Fato: algo terrível aconteceu com a Geração Z, nascida após 1996. Na última década, as taxas de depressão, ansiedade, comportamentos autodestrutivos e suicídios escalaram entre crianças e adolescentes, justamente os que cresceram sob o uso massivo e diário das redes viabilizado pelos smartphones. Correlação não implica causalidade, e, mesmo sendo uma causa, as redes não são a única. Mas há indícios de que, além de reforçar as outras, elas são a principal.

Algo dessa ansiedade pode refletir a ansiedade dos pais com tensões políticas e sociais. Uma cultura protecionista e a pressão por resultados deixa às crianças cada vez menos tempo para atividades livres e não supervisionadas entre si, minando o desenvolvimento de suas habilidades em cooperar, ceder, solucionar conflitos e tolerar adversidades. Essa psique fragilizada é palpável nos campi, onde universitários “cancelam” opiniões que são sentidas como “violência”.

A terceirização da educação e recreação para as telas pode ter um papel no isolamento dos jovens. Sua relação com transtornos mentais é mais incerta. Nesse sentido, as telas seriam como um novo alimento. A comida é necessária à vida; desbalanceada, é nociva. As telas seriam como açúcar, dispensável para a nutrição, mas saboroso, e, em excesso, pernicioso. Já as redes parecem ser algo mais. Não são como veneno de rato, tóxico para todos, mas mais como o álcool, uma substância medianamente viciante que facilita interações sociais, mas pode levar à dependência e depressão de uma minoria. Para jovens em desenvolvimento cerebral e emocional, alerta Murthy, as sequelas podem ser agudas.

Por décadas as mídias tradicionais, sob pressão social e governamental, se autorregularam para manter seu conteúdo amistoso às famílias. Isso contrasta com a anarquia online. No caso das redes, há uma novidade radical. Os usuários não são só espectadores, mas interagem com os produtores de conteúdo e, sobretudo, expõem seus conteúdos. E há o modelo de monetização: utilizando dados pessoais para maximizar o engajamento dos usuários e expô-los à publicidade, o desenho dos algoritmos estimula o vício, a agressão, conspirações e outros comportamentos antissociais.

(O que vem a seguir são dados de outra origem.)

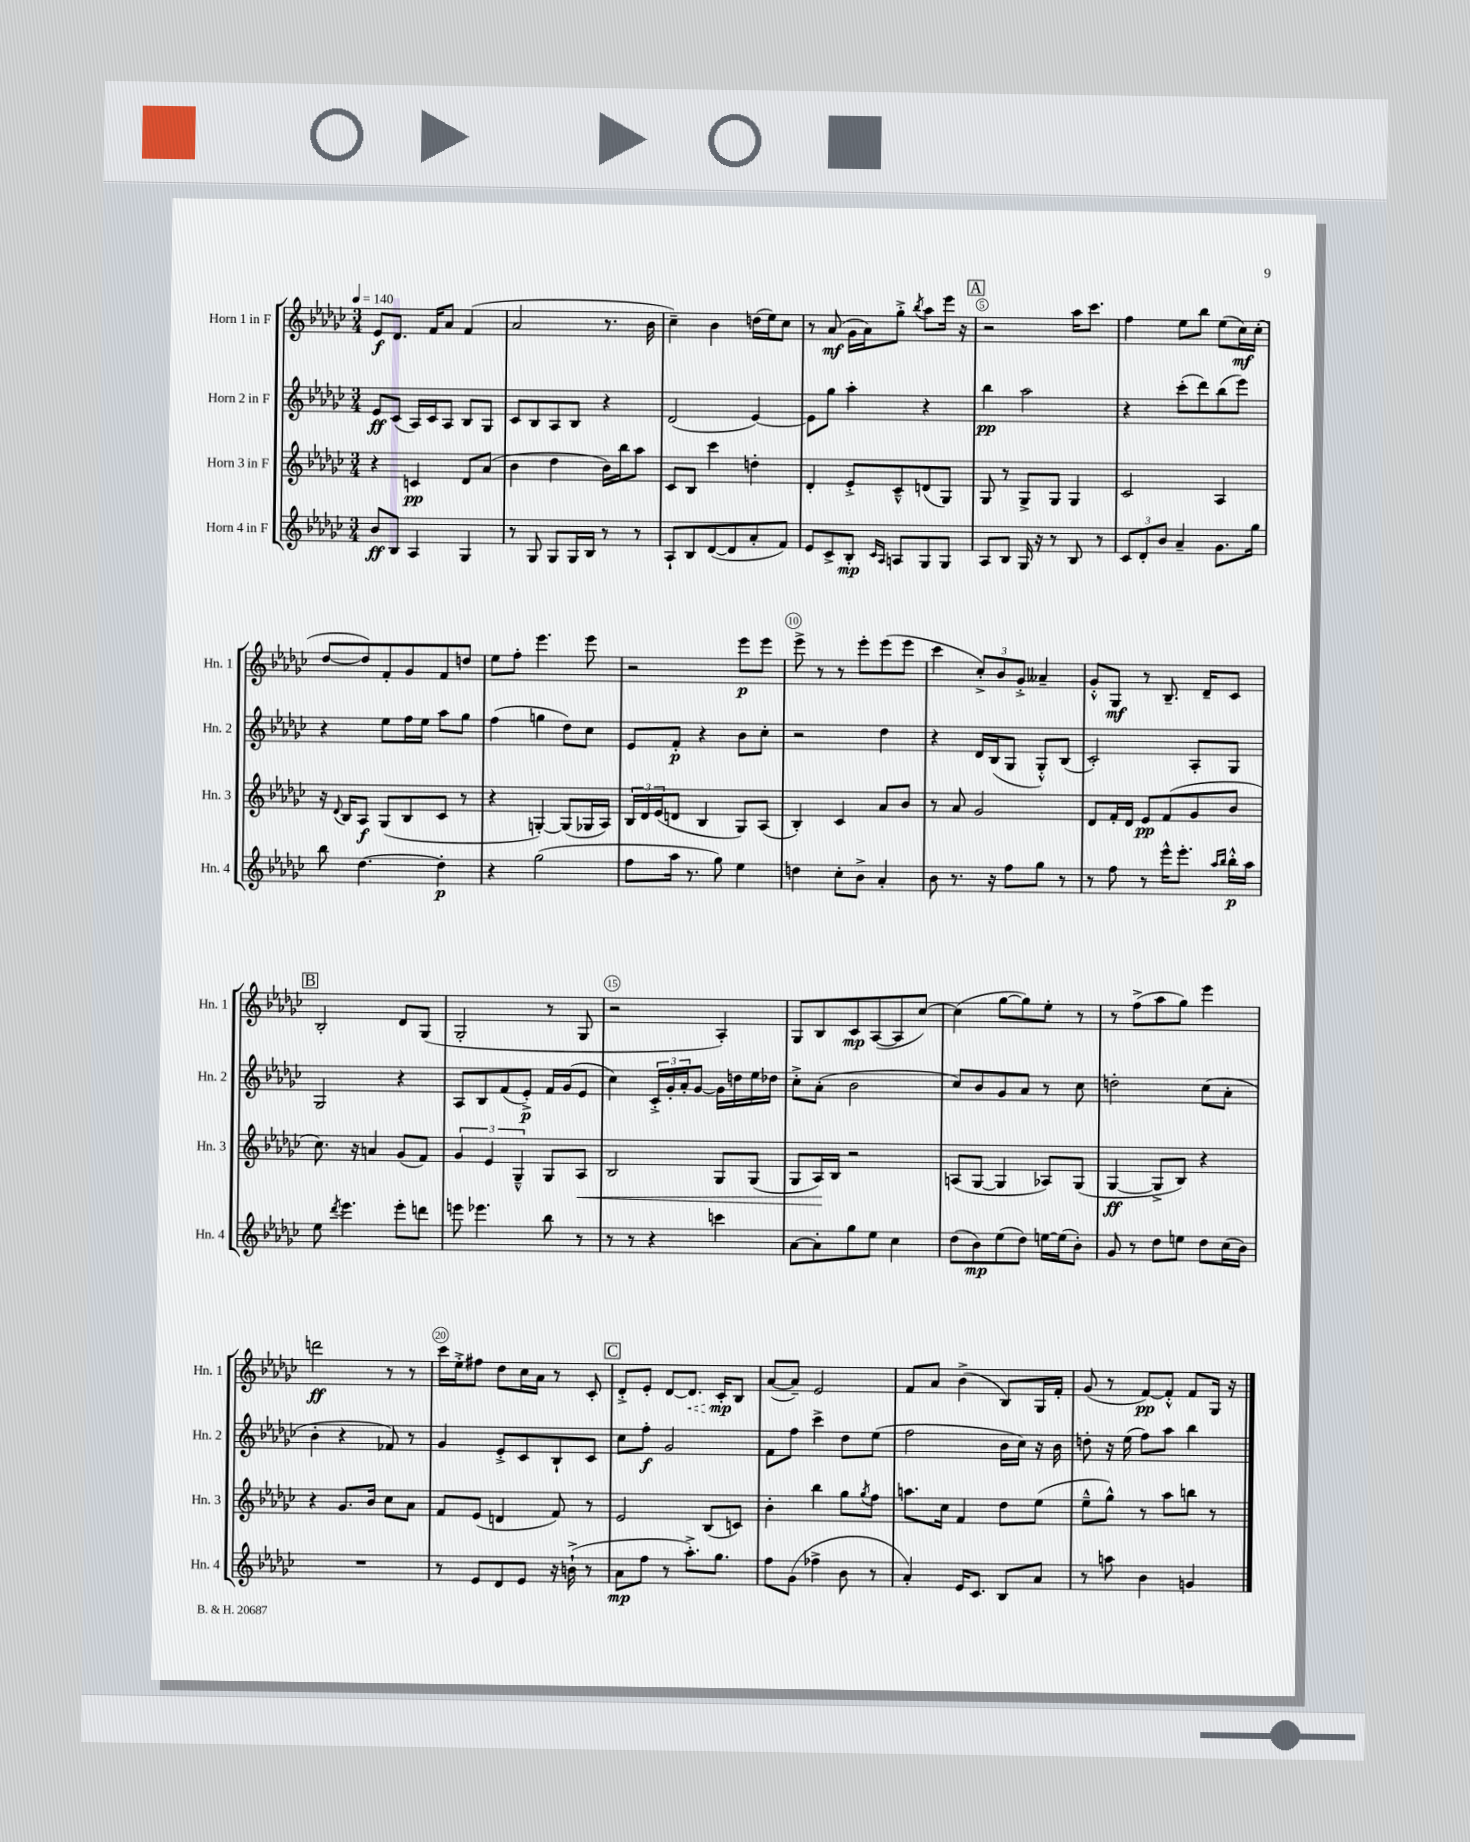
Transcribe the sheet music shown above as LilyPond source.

<<
\new StaffGroup <<
\new Staff = "s0" \with { instrumentName = "Horn 1 in F" shortInstrumentName = "Hn. 1" } {
    \clef treble \key ges \major \numericTimeSignature \time 3/4 \tempo 4 = 140
    ees'8\f des'8. f'16 aes'8 f'4( |
    aes'2 r8. bes'16 |
    ces''4--) bes'4 d''16( ees''16) ces''8 |
    r8 aes'8\mf( ges'16 aes'16) ges''8-.-> \acciaccatura { bes''8 } aes''8 ees'''16 r16 |
    \mark \markup { \box "A" } r2 aes''16 ces'''8. |
    f''4 ees''8 bes''8 ees''8( ces''16\mf) ces''16-.( |
    des''8~ des''8) f'8-. ges'8 f'8 d''8 |
    ees''8 f''8-. ees'''4. ees'''8 |
    r2 ees'''8\p ees'''8 |
    ees'''8-> r8 r8 ees'''8-. ees'''8( ees'''8 |
    ces'''4 \tuplet 3/2 { ces''8-.->) bes'8 ges'8-.-> } aeses'4-- |
    ges'8-.-^ ges8\mf r8 bes8.-- des'16-- ces'8 |
    \mark \markup { \box "B" } bes2-. des'8 ges8( |
    ges2-. r8 ges8 |
    r2 aes4-.) |
    ges8 bes8 ces'8\mp aes8~( aes8 ces''8~) |
    ces''4( ges''8~ ges''8) ees''8-. r8 |
    r8 f''8->( aes''8 ges''8) ees'''4 |
    d'''2\ff r8 r8 |
    ces'''16 ees''16-.-> fis''8 des''8 ces''16 aes'16 r8 ces'8-. |
    \mark \markup { \box "C" } des'8-.-> ees'8-. des'8~ \once \override Hairpin.style = #'dashed-line des'8.\< ces'16-.\mp\! bes8 |
    aes'8~( aes'8--) ees'2 |
    f'8 aes'8 bes'4->( bes8) ges16 f'16-. |
    ges'8( r8 f'8~\pp) f'8-.-^ f'8 ges16 r16 \bar "|." |
}
\new Staff = "s1" \with { instrumentName = "Horn 2 in F" shortInstrumentName = "Hn. 2" } {
    \clef treble \key ges \major \numericTimeSignature \time 3/4
    ees'8\ff ces'8( aes16) ces'16 aes8 bes8 ges8 |
    ces'8 bes8 aes8 bes8 r4 |
    des'2( ees'4~) |
    ees'8 ges''8 aes''4-. r4 |
    \mark \markup { \box "A" } bes''4\pp aes''2 |
    r4 ces'''8-.( des'''8) bes''8( ees'''8) |
    r4 ees''8 f''16 ees''16 aes''8 ges''8 |
    f''4( g''4 des''8) ces''8 |
    ees'8 f'8-.\p r4 bes'8 ces''8-. |
    r2 des''4 |
    r4 des'16 bes16( ges8 ges8-.-^) bes8( |
    ces'2-.) aes8-. ges8 |
    \mark \markup { \box "B" } ges2 r4 |
    aes8 bes8 f'8( ees'8-.->\p) f'16 ges'16( ees'8 |
    ces''4) \tuplet 3/2 { ces'16-.-> ges'16-. aes'16-. } ges'8~ ges'16 d''16 ees''16 des''16 |
    ces''8-.-> aes'8-.( bes'2 |
    ces''8) bes'8 ges'8 aes'8 r8 ces''8 |
    d''2-. ces''8( aes'8-. |
    bes'4-. r4 fes'8) r8 |
    ges'4 ees'8-.-> ces'8 bes8-! ces'8 |
    \mark \markup { \box "C" } ces''8 f''8-.\f ges'2 |
    f'8 f''8 ces'''4-> des''8 ees''8( |
    f''2 bes'16 ces''16) r16 bes'16 |
    d''8-. r16 ees''16( f''8) aes''8 bes''4 \bar "|." |
}
\new Staff = "s2" \with { instrumentName = "Horn 3 in F" shortInstrumentName = "Hn. 3" } {
    \clef treble \key ges \major \numericTimeSignature \time 3/4
    r4 c'4\pp des'8 aes'8( |
    bes'4 des''4 bes'16) bes''16 aes''8 |
    ces'8 bes8 ces'''4 d''4-. |
    des'4-. ees'8-.-> ces'8---^ d'8( ges8) |
    \mark \markup { \box "A" } ges8 r8 ges8-> ges8 ges4 |
    ces'2 aes4 |
    r16 \appoggiatura { des'8 } bes16 aes8\f ges8( bes8 ces'8 r8 |
    r4 g4~-.) g8( ges16 aes16) |
    \tuplet 3/2 { bes16 des'16 ees'16( } d'8 bes4 ges8) aes8( |
    bes4-.) ces'4 aes'8 bes'8 |
    r8 aes'8 ges'2 |
    des'8 f'16-. des'16 ees'8\pp f'8( ges'8 bes'8 |
    \mark \markup { \box "B" } ces''8.) r16 a'4 ges'8( f'8) |
    \tuplet 3/2 { ges'4 ees'4 ges4---^ } ges8 aes8\< |
    bes2 ges8 ges8( |
    ges8 aes16\!) bes16 r2 |
    a8( ges8~ ges4 aes8) ges8( |
    ges4~\ff ges8-> bes8) r4 |
    r4 ges'8. bes'16 ces''8 aes'8 |
    f'8 ees'8( d'4 f'8) r8 |
    \mark \markup { \box "C" } ees'2 bes8( c'8) |
    bes'4-. bes''4 ges''8 \acciaccatura { ges''8 } f''8 |
    a''8. ces''16 f'4 des''8 ees''8( |
    ees''8---^ ges''8-^) r8 aes''8 b''8 r8 \bar "|." |
}
\new Staff = "s3" \with { instrumentName = "Horn 4 in F" shortInstrumentName = "Hn. 4" } {
    \clef treble \key ges \major \numericTimeSignature \time 3/4
    bes'8\ff bes8 aes4 ges4 |
    r8 ges8 ges8 ges16 bes16 r8 r8 |
    aes8-! bes8 des'8~( des'8 aes'8-. f'8) |
    ees'8 ces'8-> bes8-.\mp \grace { ces'16 aes16 } a8 ges8 ges8 |
    \mark \markup { \box "A" } aes8 bes8 ges16 r16 r8 bes8 r8 |
    \tuplet 3/2 { ces'8 des'8-. bes'8 } aes'4-- ges'8. ges''16 |
    bes''8 des''4.~ des''4-.\p |
    r4 ges''2( |
    f''8 aes''16 r8. ges''8) ees''4 |
    d''4 ces''8-. bes'8-> aes'4-. |
    bes'8 r8. r16 f''8 ges''8 r8 |
    r8 f''8 r8 ees'''16-^ ees'''8.-. \grace { aes''16 bes''16 } bes''16-.-^\p aes''16 |
    \mark \markup { \box "B" } ees''8 \acciaccatura { des'''8 } ees'''4. ees'''8-. d'''8 |
    e'''8 ees'''4. bes''8 r8 |
    r8 r8 r4 c'''4 |
    aes'8~ aes'8-. ges''8 ees''8 ces''4 |
    des''8( bes'8\mp) ees''8( des''8) e''16~ e''16( bes'8-.) |
    ges'8 r8 des''8 e''8 des''8 ces''16( bes'16) |
    R2. |
    r8 ees'8 des'8 ees'8 r16 b'16-!->( r8 |
    \mark \markup { \box "C" } aes'8\mp f''8 r8 aes''8.-.->) ges''8. |
    f''8 ges'8( fes''4-> bes'8 r8 |
    aes'4-.) ees'16 ces'8. bes8 aes'8 |
    r8 a''8 bes'4 g'4 \bar "|." |
}
>>
>>
\layout { \context { \Score \override BarNumber.break-visibility = ##(#f #t #t) barNumberVisibility = #(every-nth-bar-number-visible 5) \override BarNumber.stencil = #(make-stencil-circler 0.1 0.3 ly:text-interface::print) } }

Adolescentes são singularmente sensíveis ao julgamento de amigos e da multidão digital. “As mídias sociais parecem sequestrar esta sensibilidade aguda aos pares e induzir a um pensamento obsessivo sobre a imagem corporal e a popularidade”, advertiu o psicólogo Jonathan Haidt.

Murthy e Haidt recomendam às famílias estratégias, como confraternizações offline, e convergem em focos regulatórios que obriguem as redes a permitir que pesquisadores acessem seus dados; a dar, via controles parentais, mais poder aos pais e menos às empresas, que deveriam inclusive ser responsabilizadas por danos causados por ou a menores que utilizem perfis não autorizados por um adulto responsável; e a criar ambientes adequados às crianças, caso não consigam mantê-las afastadas. Crucial é impedir a monetização de seus dados e engajamento tal como se faz com adultos.

No mundo “real” os jovens estão sendo introduzidos no espaço público adulto cada vez mais tarde; no mundo “virtual”, cada vez mais cedo. Para piorar, a praça pública digital é controlada por corporações que, para maximizar seu lucro, estimulam a adicção e comportamentos intrusivos e performáticos numa competição por popularidade. Enquanto os adultos dessa geração avaliam as consequências desse ambiente para si, a prudência exige manter seus filhos a uma distância segura.